Infidelity Website 'Ashley Madison' Hacking Leads to Two Suicides


Infidelity Website 'Ashley Madison' Hacking Leads to Two Suicides
There have been two confirmed suicides in relation to the hacking of a infidelity website Ashley Madison.

This was confirmed by the Toronto police who also issued warnings to the hackers of the infidelity website that their actions "won't be tolerated" .

Last week, hackers managed to seat personal data of millions of users of the infidelity website. Many of the e-mail IDs and the credit card details later released by the hackers showed very well known faces and people – including high ranking officials from the U.S., UK civil servants and high-level executives at European and North America corporations. Some of them also used their official email add ID to register to the site.

While angering and tormenting the users of the website, the incident has also the potential to likely rattle the users' attitude towards the Internet and toward such websites.

Maximum damage was arguably inflicted on the members of a marital cheating website when the identities of the members were revealed that left the members suffering public embarrassment and potentially hurting relationships.

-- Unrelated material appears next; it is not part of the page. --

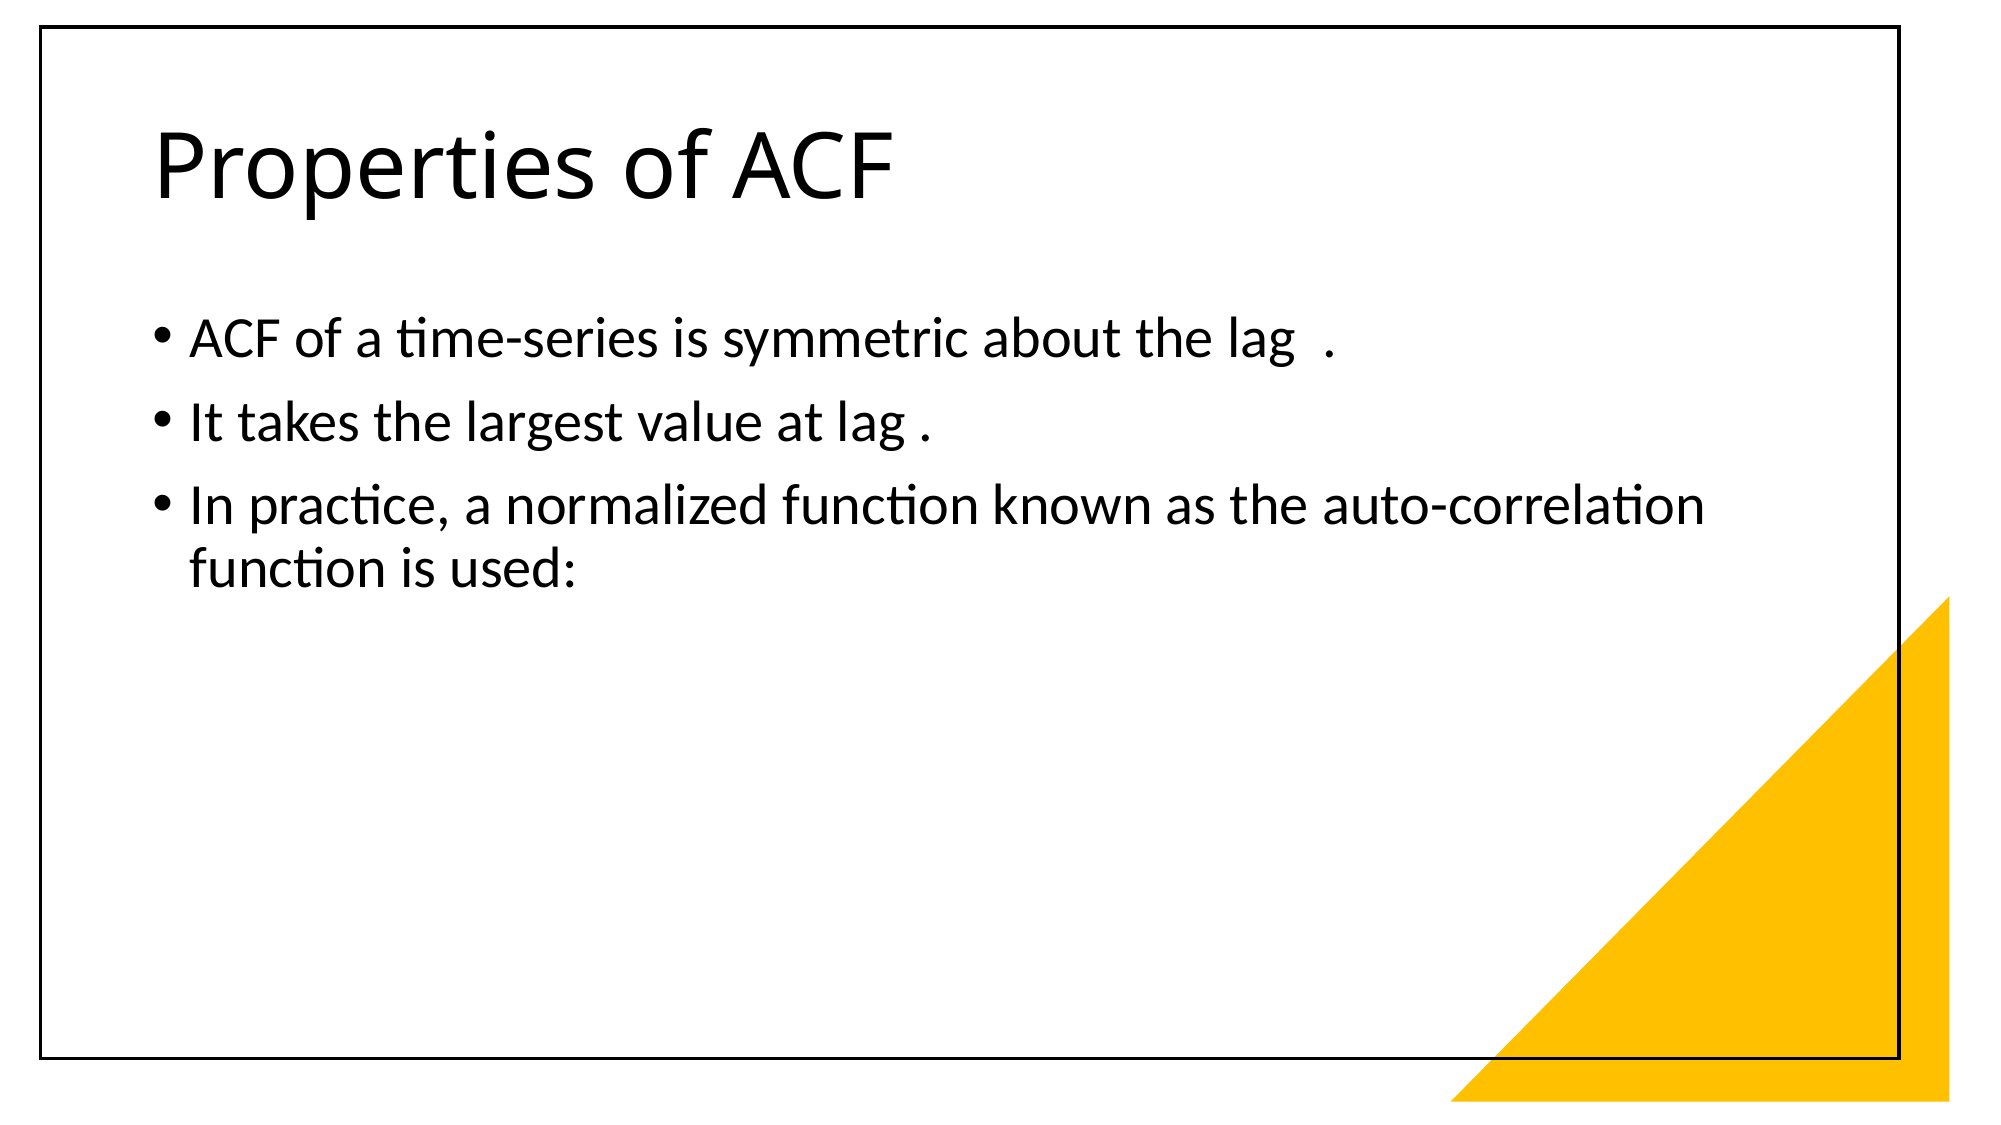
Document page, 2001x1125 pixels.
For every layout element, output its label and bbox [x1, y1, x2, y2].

"This hack is one of the largest data breaches in the world," said Staff Supt. Bryce Evans at a Monday morning news conference.

"Your actions are illegal and won't be tolerated," said Evans about a case also now being investigated by Canada's privacy commissioner.

Though the police did not divulge any details of the about the possible place where the unconfirmed suicide cases may have occurred, the police confirmed incidents of hate crimes connected to the hack.

A reward of $500,000 has been announced by the Avid Life Media, the owner of the website, to anyone who contributes information that leads to an arrest in the case. However no estimates have been given by the Toronto-based company about how much data was stolen by hackers.

The Toronto police however warned the users whose data had been stolen about the potential number of scams that can be targeted at them in the wake of the breach.

The scandalous nature of the Ashley Madison website has attracted "enormous" attention around the world to the incident of hacking, said police.

The catch line of the website is: "Life is short. Have an affair."

The police said that the nature of the website had no importance to the police investigations as they were only concerned about the hacking and the suicides related to the hacking. The police also warned against forger who claimed that they would help erase the information of users on the website against a fee which was no t possible according to the police.

While the website was hacked in July, the data was dumped for public viewing last week.

“Nobody is going to be able to erase that information," Evans said, adding clicking on many of those links exposes your computer to malware and viruses.

To crack the case, the police have sought the help of the tech community, as well as "white hat hackers" who don't engage in crime.

The responsibility for the hacking had been claimed by a hacker’s group that call itself Impact Team.